O’Toole’s first foreclosure purchase was very nearly his last, he said. The owner and occupant of that Stockton house was a widow who lived with her 30-year-old developmentally disabled son, who required her full-time care. She had been so shaken by her husband’s recent death that she was not paying her mortgage or any other bills, O’Toole said.
“The only possible way for me to get my money back was to evict her. It was a real moral dilemma for me,” he said.
O’Toole went ahead with the eviction, but said he helped the woman recover $60,000 in excess proceeds from the foreclosure that she had failed to collect, he said. He said he also helped her secure Social Security benefits she had neglected to apply for, and found her a good deal on a mobile home.
“It was probably better I bought her house rather than somebody else,” O’Toole said.
Another time, he said, he had to evict a family on Christmas Eve, which happened to be the legal deadline for the eviction. “He deserved it,” O’Toole said of the father who ignored previous eviction notices and offers of help, “but his children did not.”
He grew up in San Luis Obispo. His father, Fred O’Toole, was a Cal Poly philosophy professor who also built spec houses during summer breaks, giving his son early knowledge of real estate investing.
O’Toole majored in computer science at Cal Poly, but was appalled when his professor told him to stick to mainframes and not bother with personal computers. He left school in his first year to start a software company, which became the first of several start-ups in which he was a principal. His last venture was a workforce automation software firm that was sold in 2000.
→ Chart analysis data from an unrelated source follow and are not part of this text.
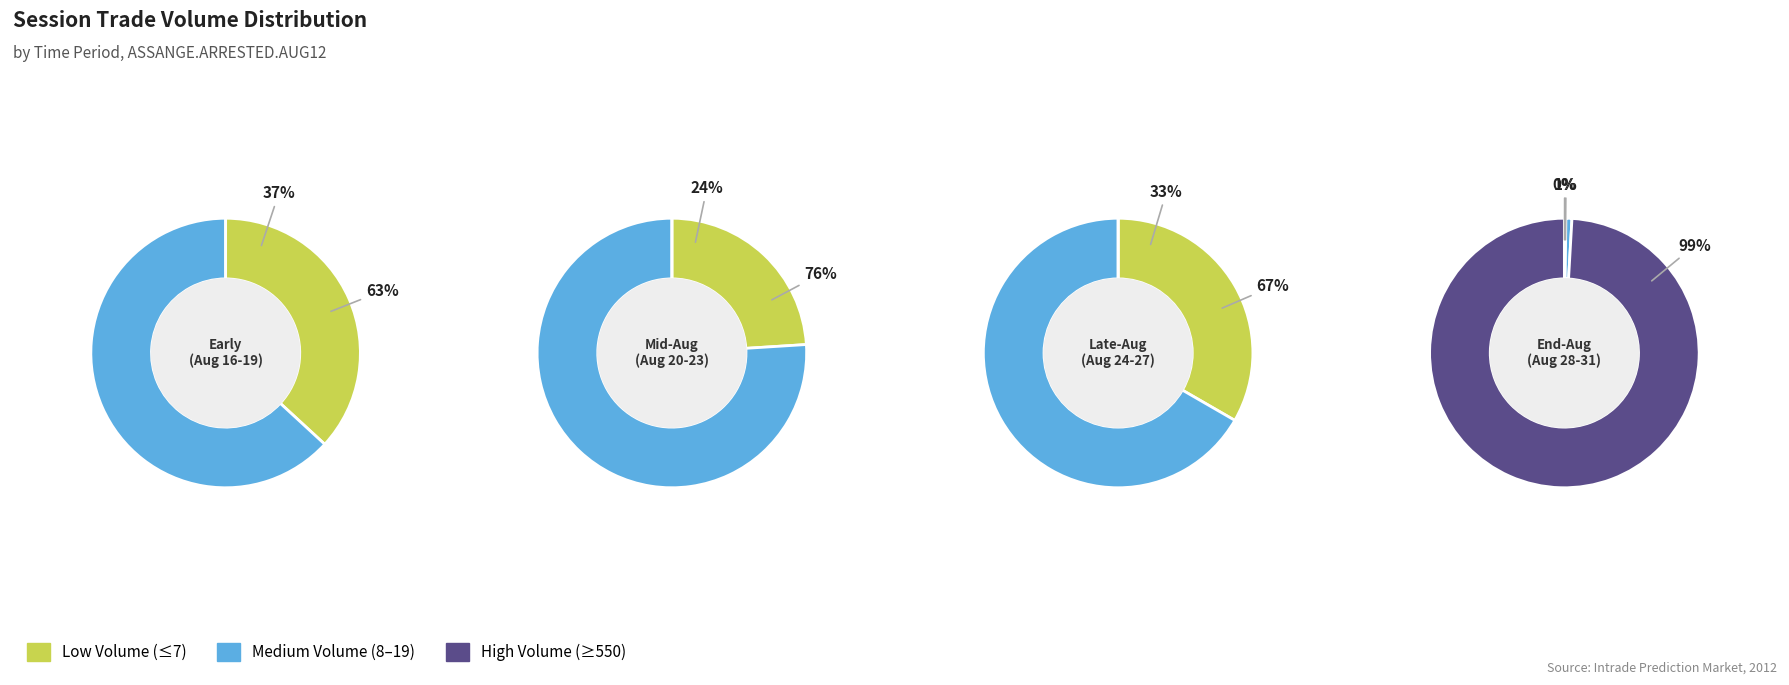

True or false: 2012-08-22 accounts for 22% of the total.

False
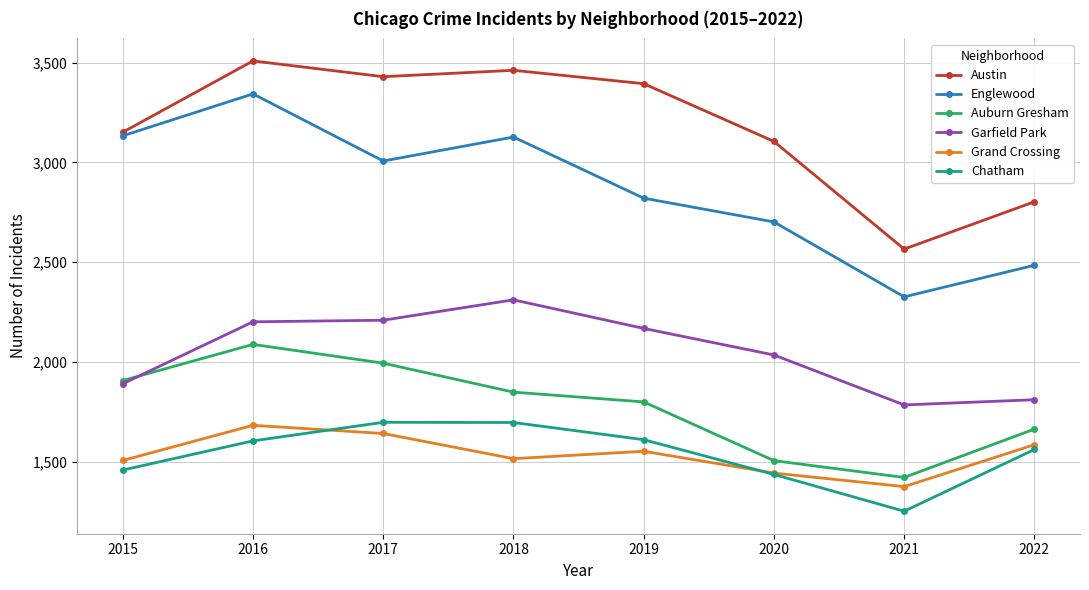

True or false: Garfield Park and Grand Crossing intersect in this chart.

False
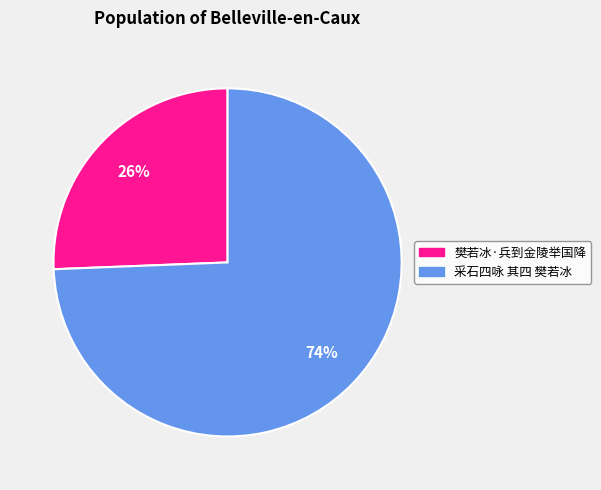

Which category has the smallest portion of the pie?

樊若冰·兵到金陵举国降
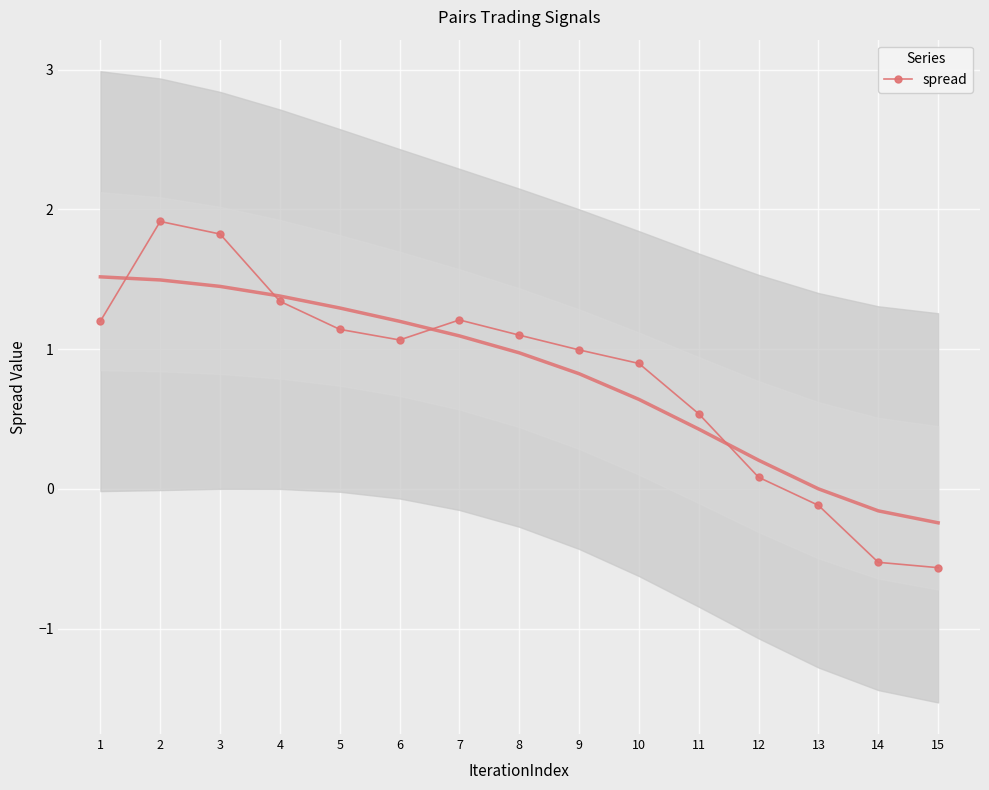

What is the sum of the values at 9 and 14?

0.5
An avid water skier, O’Toole moved to Discovery Bay, a Sacramento River Delta town 20 miles west of Stockton. ForeclosureRadar.com, which has a staff of 10 employees and contractors, is also based there.
O’Toole sees the foreclosure crisis as a failure of “personal responsibility.” Such responsibility, he said, was shirked not only by home borrowers, who took out loans they could not afford or used equity to overspend on luxury items, but also by policymakers and business leaders at all levels.
Federal Reserve policies and financial firms that created a reckless lending environment are chief culprits, he said.
“I’m not saying Realtors weren’t cheerleading, but this problem was created on Wall Street, not Main Street,” he said of the real estate bubble and subsequent foreclosures.
He also said local officials should not have approved new housing developments when their localities’ populations were not growing.
“Local officials got addicted to the crack of development fees” and promoted overdevelopment, O’Toole said. “What’s the point of having a planning department if they’re not going to plan for realistic growth?”
But as long as building booms and real estate busts continue, O’Toole figures his business will be in demand.
Begin text of infobox
Who: Sean O’Toole
Job: CEO, ForeclosureRadar.com
Personal: Married, with a 5-year-old son. Lives in Discovery Bay in Contra Costa County.
Education: Left Cal Poly San Luis Obispo to start a software company
Hobbies: Water skiing (the reason he moved to Discovery Bay); was a competitive sailor in high school
Interesting idea: Thinks people should invest in companies or assets based on their fundamental value, not the prices others are paying. Consequently, he does not buy stocks.